Understanding the Aggregation Results

File(s) summary : Each subdirectory corresponds to a different workflow. Each file in a directory corresponds to a task associated with that workflow. Those files are identified by a the task id and a snippet of the instructions given to the users. For follow up questions (those questions associated with a specific marking), we also include the tool id and follow up question id.

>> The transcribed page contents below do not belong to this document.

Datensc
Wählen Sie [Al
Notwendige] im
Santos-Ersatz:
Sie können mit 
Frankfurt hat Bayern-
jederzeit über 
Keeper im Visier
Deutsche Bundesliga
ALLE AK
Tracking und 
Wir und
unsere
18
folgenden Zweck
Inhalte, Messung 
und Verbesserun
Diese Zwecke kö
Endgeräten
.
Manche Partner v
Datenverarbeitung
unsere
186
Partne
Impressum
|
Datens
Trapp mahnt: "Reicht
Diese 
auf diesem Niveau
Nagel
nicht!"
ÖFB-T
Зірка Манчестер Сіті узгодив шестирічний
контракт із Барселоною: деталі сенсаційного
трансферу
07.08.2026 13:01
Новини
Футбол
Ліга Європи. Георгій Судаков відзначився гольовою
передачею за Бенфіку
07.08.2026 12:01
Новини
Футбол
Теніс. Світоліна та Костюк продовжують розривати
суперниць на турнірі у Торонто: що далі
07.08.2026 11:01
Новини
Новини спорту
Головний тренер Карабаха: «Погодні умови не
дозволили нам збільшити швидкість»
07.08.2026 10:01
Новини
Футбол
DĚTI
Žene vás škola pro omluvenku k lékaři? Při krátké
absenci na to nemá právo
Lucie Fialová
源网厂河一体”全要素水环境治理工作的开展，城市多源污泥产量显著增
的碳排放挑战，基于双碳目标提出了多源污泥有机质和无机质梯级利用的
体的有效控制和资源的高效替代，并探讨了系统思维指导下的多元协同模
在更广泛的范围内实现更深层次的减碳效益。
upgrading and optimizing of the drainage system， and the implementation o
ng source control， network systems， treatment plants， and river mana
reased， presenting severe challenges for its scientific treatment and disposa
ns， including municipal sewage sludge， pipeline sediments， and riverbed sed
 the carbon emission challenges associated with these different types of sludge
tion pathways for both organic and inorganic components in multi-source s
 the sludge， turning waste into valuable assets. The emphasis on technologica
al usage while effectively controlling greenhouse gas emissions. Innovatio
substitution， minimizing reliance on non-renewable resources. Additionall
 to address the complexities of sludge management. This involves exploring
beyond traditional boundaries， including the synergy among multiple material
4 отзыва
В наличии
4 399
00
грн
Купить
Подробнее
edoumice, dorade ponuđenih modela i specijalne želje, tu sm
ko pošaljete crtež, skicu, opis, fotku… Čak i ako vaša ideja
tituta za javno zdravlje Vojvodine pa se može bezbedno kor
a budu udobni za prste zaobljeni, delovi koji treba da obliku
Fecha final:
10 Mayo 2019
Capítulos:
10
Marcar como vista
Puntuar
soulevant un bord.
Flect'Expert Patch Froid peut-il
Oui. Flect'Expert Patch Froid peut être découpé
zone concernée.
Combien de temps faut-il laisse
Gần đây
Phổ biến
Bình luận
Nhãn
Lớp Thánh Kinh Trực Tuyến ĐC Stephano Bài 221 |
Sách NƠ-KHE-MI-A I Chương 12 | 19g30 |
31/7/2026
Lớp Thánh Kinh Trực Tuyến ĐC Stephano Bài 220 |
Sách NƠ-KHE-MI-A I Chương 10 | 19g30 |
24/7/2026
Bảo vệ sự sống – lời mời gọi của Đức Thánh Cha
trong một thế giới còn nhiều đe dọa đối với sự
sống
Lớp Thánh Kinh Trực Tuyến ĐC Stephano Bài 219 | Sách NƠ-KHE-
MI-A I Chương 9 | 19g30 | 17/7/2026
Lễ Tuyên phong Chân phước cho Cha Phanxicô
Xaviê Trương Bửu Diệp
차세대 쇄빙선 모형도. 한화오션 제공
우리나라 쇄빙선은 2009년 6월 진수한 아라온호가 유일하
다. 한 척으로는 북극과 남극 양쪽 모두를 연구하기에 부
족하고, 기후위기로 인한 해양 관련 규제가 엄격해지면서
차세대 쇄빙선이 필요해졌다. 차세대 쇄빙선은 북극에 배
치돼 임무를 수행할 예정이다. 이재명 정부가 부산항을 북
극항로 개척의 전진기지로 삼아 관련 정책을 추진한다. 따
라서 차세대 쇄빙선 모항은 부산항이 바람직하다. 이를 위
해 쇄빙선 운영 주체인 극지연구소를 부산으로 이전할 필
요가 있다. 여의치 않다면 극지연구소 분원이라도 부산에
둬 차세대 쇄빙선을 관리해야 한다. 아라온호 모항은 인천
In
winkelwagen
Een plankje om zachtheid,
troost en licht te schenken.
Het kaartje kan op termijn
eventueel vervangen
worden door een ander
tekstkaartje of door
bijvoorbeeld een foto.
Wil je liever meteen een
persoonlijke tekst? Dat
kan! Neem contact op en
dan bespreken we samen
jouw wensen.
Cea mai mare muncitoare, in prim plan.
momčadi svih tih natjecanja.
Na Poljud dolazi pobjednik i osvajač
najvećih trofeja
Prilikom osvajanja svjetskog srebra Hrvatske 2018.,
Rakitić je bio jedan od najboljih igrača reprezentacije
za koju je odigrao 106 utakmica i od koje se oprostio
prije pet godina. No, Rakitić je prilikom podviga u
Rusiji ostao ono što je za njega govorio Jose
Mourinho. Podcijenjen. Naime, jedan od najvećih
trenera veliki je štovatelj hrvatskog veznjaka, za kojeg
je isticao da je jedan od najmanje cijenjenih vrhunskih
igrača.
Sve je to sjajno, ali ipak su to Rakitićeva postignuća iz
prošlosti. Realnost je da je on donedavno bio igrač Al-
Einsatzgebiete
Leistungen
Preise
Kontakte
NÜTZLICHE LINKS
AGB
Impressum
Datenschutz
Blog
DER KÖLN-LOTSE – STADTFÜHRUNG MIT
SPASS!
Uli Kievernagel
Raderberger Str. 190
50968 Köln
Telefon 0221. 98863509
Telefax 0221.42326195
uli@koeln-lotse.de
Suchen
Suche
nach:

For classification tasks (including those which are follow up questions), which only allow one choice, we have one file. This file has the following columns: subject_id cluster_index (if a follow up question) p(...) - percent of users who chose each possible results num_users - number of users who did this task for the given subject id

For classification tasks which also multiple choices, we have two files. The columns ar: subject_id cluster_index (if a follow up question) p(...) - percent of users who chose each possible results (does not have to add to one) num_users - number of users who did this task for the given subject id

The second of which is denoted by “_summary” and has the columns: subject_id cluster_index mean_agreement,median_agreement - average p() over all labels num_users

For marking files, other than polygons we have two files. The first has the columns: subject_id cluster_index most_likely_tool - markings are clustered based on shape not on tool. So what tool most likely actually corresponds to this cluster cluster center

for points we have x,y for lines we have x1,y1,x2,y2 for rectangles we have x1,y1,x2,y2 for ellipses we have x1,y1,r1,r2,theta p(most_likely_tool) what percentage of users agreed on the most likely tool p(true_positive) what percentage of users has markings in this cluster num_users - number of users to have seen this subject

The second file is denoted by “_summary” and has the following clusters: subject_id median(...) - the median number of each type of markings made by each user who has seen this subject mean_probability,median_probability - average agreement on likely a cluster is to exist (actually represent something) mean_tool,median_tool - average agreement on what sort of ‘thing’ each cluster is

For polygons we also have two files have: subject_id cluster_index most_likely_tool (x,y)...(x_n,y_n) a list (in double quotation marks) giving all the points in the polygon

The second file is denoted by “_summary” has the columns: subject_id area(...) the area (as a percentage of the whole image) taken up by all polygons of that type.

This directory contains the aggregation results that you requested for your Zooniverse project. The file contains important information to help you understand what is in this directory. If you have any questions, please go the Aggregation talk board on the Zooniverse site.

Aggregation is the process of combining classifications/markings from multiple users for a single subject into one answer. A subject is a single image or group of images that the user views at a time. Users will often disagree with each other - this is why every subject needs to be shown to multiple users. However, an aggregate answer based on multiple users is usually highly accurate.

Our aggregation engine is designed to work with all Panoptes projects. This means that the analysis is not necessarily optimized for your project. Many of the algorithms use values, listed below, which seem to work well in practice. However, you may want to experiment and try to find better settings. You may even want to create your own algorithms. In either case, feel free to fork the the zooniverse/aggregation repo. If you create code that you feel would benefit others, feel free to make a pull request.

The flexibility of Panoptes means that we don’t know exactly how you want to use your data. So we may provide several different files, each with a different type of analysis or summary in them. Not all of the files may be relevant to your project. Use the rest of this readme file to help understand what specific files and values you want.

If you do use any of the aggregation results, please cite Zooniverse. (We are working on publishing the papers and will update this readme accordingly.) This code is still very much being developed. There are a few things that still need to be done and these are highlighted in the documentation.